(Collected data)

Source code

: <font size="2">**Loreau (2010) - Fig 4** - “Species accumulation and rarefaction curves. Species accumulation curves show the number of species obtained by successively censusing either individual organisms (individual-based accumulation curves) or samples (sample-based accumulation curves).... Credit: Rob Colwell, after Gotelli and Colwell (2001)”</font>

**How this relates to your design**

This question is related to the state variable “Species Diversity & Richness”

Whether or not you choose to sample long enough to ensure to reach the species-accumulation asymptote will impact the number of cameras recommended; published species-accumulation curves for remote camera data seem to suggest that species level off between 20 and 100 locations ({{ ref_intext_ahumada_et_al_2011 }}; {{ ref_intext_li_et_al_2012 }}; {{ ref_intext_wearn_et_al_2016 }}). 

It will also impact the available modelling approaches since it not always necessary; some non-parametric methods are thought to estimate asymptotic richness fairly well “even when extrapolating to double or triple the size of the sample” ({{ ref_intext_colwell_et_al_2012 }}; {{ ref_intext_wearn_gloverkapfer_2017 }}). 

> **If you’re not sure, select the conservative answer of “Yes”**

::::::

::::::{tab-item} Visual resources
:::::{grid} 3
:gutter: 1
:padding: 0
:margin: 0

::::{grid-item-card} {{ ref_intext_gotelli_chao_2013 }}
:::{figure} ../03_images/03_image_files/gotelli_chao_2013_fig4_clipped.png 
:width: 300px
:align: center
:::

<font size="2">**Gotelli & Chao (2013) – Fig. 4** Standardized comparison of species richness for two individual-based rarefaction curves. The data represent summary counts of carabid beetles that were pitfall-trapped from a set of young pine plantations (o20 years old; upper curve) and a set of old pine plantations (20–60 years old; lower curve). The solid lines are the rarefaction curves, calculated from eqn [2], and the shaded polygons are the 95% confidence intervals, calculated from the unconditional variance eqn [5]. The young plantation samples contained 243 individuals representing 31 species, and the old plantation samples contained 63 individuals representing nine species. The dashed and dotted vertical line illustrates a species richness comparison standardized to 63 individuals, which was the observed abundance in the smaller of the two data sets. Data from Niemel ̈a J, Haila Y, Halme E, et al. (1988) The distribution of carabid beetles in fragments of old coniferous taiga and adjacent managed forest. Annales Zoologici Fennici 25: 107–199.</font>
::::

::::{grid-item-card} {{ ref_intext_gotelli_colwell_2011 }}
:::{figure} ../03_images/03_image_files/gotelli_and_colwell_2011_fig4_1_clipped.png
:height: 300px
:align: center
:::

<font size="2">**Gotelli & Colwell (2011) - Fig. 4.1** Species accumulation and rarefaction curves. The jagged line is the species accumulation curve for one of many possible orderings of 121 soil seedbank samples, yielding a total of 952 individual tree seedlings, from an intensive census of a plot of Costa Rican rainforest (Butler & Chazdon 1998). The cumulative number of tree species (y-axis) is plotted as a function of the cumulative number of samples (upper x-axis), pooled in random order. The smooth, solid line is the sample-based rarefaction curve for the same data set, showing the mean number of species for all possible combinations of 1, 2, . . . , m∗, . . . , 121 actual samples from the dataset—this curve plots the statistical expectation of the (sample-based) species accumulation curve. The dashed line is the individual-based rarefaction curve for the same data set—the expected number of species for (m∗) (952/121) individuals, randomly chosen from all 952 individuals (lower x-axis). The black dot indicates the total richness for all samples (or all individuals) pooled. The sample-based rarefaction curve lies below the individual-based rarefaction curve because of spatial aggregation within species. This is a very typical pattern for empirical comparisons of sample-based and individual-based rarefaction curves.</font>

* * *

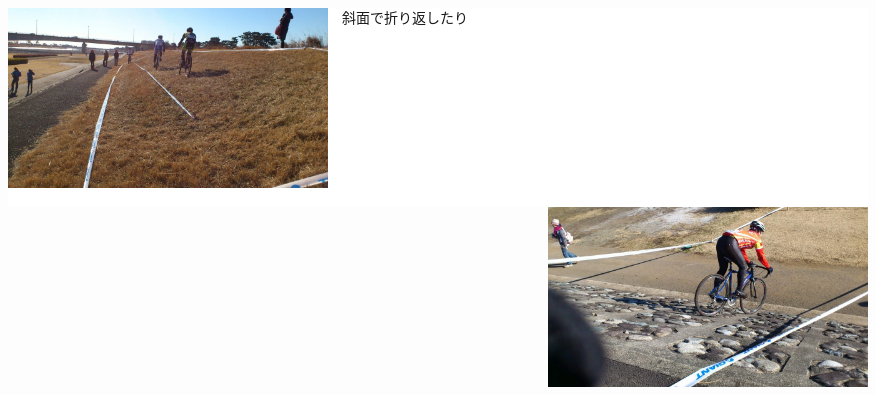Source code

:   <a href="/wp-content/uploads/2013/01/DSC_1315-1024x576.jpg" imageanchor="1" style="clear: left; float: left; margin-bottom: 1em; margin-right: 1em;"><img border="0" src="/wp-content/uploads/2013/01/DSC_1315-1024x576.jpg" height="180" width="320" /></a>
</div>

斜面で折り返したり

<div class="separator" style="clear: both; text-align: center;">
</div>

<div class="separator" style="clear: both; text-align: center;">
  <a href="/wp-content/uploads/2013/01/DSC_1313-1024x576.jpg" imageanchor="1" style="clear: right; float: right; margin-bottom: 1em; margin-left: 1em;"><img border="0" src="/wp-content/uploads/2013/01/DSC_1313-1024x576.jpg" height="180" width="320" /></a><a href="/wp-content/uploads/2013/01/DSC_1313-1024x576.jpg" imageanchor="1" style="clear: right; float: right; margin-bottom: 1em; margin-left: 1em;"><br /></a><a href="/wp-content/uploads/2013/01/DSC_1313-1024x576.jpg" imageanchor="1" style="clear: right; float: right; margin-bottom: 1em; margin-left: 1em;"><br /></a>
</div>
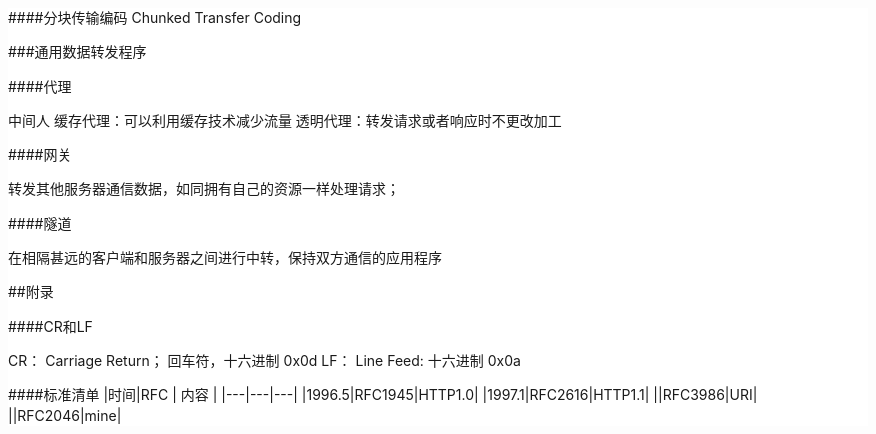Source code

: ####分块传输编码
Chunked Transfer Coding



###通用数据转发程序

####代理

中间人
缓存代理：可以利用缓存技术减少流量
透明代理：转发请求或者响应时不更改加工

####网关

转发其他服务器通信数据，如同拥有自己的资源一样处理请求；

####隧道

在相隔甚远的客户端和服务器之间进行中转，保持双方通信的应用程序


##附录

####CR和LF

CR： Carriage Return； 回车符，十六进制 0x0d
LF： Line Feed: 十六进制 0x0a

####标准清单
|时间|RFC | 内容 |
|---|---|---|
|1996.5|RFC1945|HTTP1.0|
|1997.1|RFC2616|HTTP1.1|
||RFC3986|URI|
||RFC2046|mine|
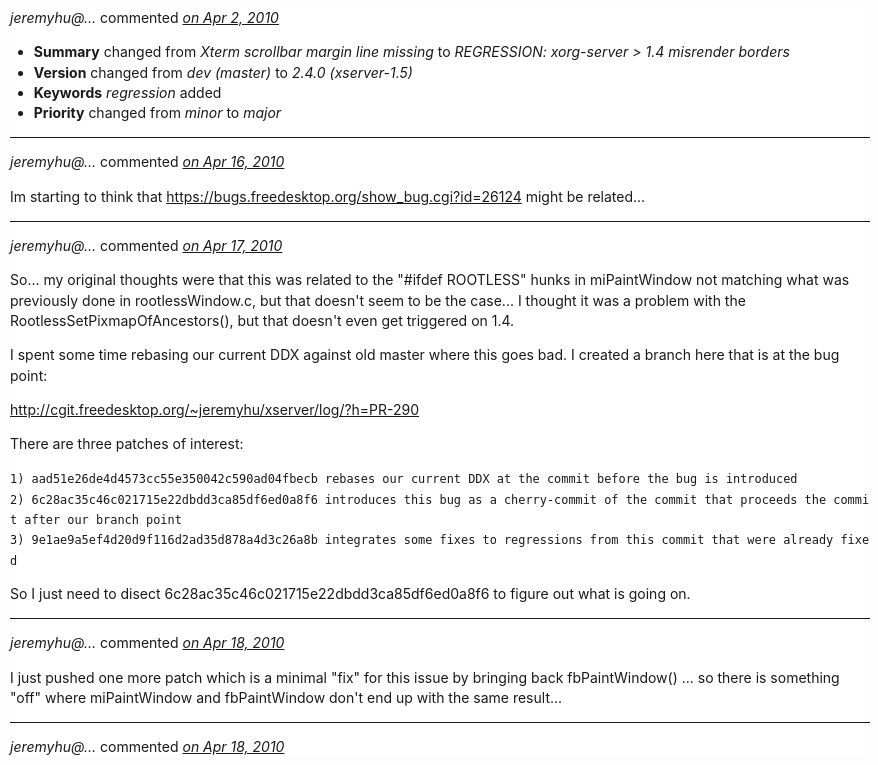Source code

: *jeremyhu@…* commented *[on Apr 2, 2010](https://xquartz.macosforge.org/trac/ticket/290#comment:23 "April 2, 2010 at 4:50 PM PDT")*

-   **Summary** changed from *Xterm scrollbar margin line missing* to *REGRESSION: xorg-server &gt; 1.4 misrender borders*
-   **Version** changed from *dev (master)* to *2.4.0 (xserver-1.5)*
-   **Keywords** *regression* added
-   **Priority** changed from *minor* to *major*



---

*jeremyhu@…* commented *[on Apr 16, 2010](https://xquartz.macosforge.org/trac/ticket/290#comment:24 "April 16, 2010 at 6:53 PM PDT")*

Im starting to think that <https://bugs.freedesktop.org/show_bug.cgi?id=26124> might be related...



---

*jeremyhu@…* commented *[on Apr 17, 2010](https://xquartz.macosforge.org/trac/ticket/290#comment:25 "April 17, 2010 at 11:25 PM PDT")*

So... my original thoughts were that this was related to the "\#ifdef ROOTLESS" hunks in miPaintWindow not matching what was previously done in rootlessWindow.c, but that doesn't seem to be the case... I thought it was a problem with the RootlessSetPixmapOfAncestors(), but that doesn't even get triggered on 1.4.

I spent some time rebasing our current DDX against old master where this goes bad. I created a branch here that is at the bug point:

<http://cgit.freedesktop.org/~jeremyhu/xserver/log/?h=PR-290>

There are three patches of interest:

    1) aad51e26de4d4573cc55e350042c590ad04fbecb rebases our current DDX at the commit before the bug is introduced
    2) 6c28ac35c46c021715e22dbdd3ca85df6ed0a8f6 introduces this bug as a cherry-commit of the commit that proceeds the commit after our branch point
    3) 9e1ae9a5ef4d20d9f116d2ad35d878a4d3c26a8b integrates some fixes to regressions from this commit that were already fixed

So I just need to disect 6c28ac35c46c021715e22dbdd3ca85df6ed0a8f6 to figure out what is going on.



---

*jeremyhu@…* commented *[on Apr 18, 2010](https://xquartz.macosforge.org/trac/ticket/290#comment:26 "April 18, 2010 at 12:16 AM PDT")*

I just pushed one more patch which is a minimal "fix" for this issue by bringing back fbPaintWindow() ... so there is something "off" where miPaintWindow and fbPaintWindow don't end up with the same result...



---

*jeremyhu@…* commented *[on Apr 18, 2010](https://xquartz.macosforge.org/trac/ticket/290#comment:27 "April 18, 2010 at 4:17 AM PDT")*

TASK BRIEF ->
Pick out every line above that contains the word "miPaintWindow" and copy it.

RESULT ->
So... my original thoughts were that this was related to the "\#ifdef ROOTLESS" hunks in miPaintWindow not matching what was previously done in rootlessWindow.c, but that doesn't seem to be the case... I thought it was a problem with the RootlessSetPixmapOfAncestors(), but that doesn't even get triggered on 1.4.
I just pushed one more patch which is a minimal "fix" for this issue by bringing back fbPaintWindow() ... so there is something "off" where miPaintWindow and fbPaintWindow don't end up with the same result...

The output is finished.